1965 saw the partnership first bear fruit, with the monster hit "In the Midnight Hour" launching Pickett as a world wide star. The original rhythm of the song was adapted, according to MGs guitarist Steve Cropper, to match a dance popular with teens at the time called "the jerk" and so got its trademark syncopated beat.

Pickett co-wrote the tune with MGs guitarist Steve Cropper in about an hour, and it spent a week atop the R&B singles chart in August of 1965.

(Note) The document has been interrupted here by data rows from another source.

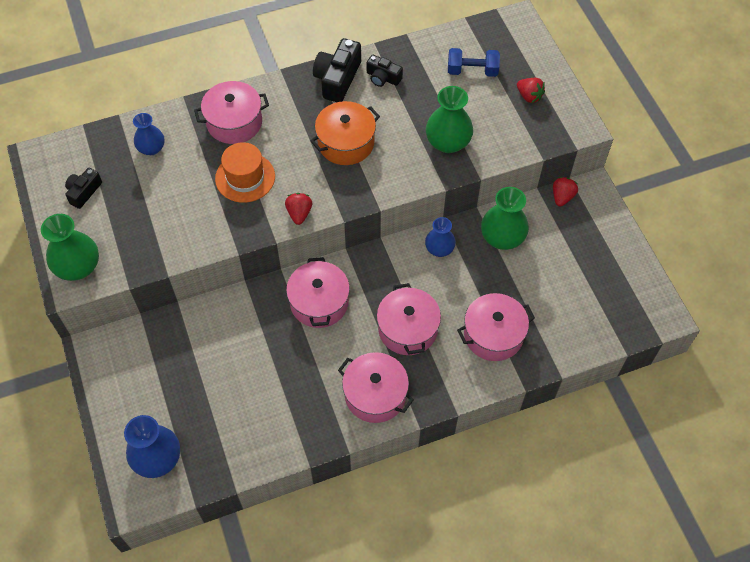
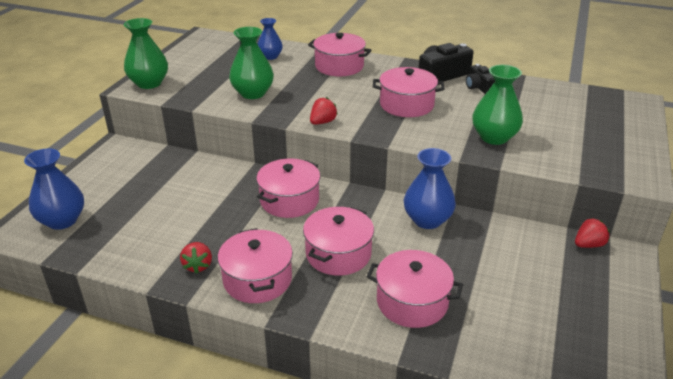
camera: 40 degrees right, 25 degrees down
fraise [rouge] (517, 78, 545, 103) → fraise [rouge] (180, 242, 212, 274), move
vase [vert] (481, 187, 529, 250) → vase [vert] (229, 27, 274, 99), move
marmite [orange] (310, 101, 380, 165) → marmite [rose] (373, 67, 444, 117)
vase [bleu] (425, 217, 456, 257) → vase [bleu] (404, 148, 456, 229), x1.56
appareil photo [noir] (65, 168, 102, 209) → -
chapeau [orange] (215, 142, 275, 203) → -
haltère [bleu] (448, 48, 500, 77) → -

Pickett toured Australia in 2003, double-billed with Max Merritt and Meteors as part of a rock revival tour. An earlier tour in the 1990s saw Pickett play to small crowds on a tour inspired by the success of the film The Commitments, which featured his music. With a small band lacking the precision of his Stax ensembles, Pickett's shows were forgettable affairs.

Promoter Michael Chugg who brought Pickett out for the 2003 tour, recalled the artist as a 'perfectionist', who halted his band's performance during the Melbourne show of that tour to berate band members for not keeping up with him.

"I brought him back past his best, but some nights he was unbelievable," said Chugg today. "Pickett for so many people in Australia was their first touch of black music, he was a great artist who turned a lot of young white people onto his music in the 60s."

Wilson Pickett appeared with fellow soul legends Eddie Floyd and Johnny Lang appear in the 1998 movie Blues Brothers 2000, where they performed 634-5789.

Wilson Pickett's son Michael said of his father "He did his part. It was a great ride, a great trip, I loved him and I'm sure he was well-loved, and I just hope that he's given his props."